(Supplied material begins)

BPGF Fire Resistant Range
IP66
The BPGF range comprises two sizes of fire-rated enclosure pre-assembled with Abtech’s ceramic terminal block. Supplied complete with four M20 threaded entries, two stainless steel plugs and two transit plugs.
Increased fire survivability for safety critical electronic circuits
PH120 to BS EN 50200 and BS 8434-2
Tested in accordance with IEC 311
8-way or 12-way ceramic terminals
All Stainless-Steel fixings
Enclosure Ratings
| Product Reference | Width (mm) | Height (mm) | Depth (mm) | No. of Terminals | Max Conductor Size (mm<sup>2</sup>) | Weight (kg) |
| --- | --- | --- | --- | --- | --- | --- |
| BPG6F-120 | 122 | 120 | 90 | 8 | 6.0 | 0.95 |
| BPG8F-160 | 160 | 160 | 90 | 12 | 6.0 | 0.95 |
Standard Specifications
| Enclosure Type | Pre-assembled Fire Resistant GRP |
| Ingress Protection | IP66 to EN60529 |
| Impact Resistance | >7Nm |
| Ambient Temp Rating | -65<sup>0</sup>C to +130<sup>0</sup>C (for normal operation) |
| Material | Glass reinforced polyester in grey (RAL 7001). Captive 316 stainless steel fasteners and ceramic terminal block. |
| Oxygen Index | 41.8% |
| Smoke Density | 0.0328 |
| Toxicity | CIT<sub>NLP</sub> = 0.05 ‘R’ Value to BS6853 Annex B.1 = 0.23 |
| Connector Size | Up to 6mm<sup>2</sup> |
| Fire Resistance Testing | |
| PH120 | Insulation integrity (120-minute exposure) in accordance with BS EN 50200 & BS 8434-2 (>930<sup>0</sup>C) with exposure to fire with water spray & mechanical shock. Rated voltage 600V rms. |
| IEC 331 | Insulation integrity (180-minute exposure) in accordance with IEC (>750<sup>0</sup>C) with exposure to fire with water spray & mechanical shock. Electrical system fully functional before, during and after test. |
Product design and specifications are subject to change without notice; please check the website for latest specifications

(Supplied material ends)

#### Work instructions:
Using the records above, set down exactly the lines from the one with "Standard Specifications" through the one with "Testing | |", inclusive, and nothing more.

#### Answer for the task:
Standard Specifications
| Enclosure Type | Pre-assembled Fire Resistant GRP |
| Ingress Protection | IP66 to EN60529 |
| Impact Resistance | >7Nm |
| Ambient Temp Rating | -65<sup>0</sup>C to +130<sup>0</sup>C (for normal operation) |
| Material | Glass reinforced polyester in grey (RAL 7001). Captive 316 stainless steel fasteners and ceramic terminal block. |
| Oxygen Index | 41.8% |
| Smoke Density | 0.0328 |
| Toxicity | CIT<sub>NLP</sub> = 0.05 ‘R’ Value to BS6853 Annex B.1 = 0.23 |
| Connector Size | Up to 6mm<sup>2</sup> |
| Fire Resistance Testing | |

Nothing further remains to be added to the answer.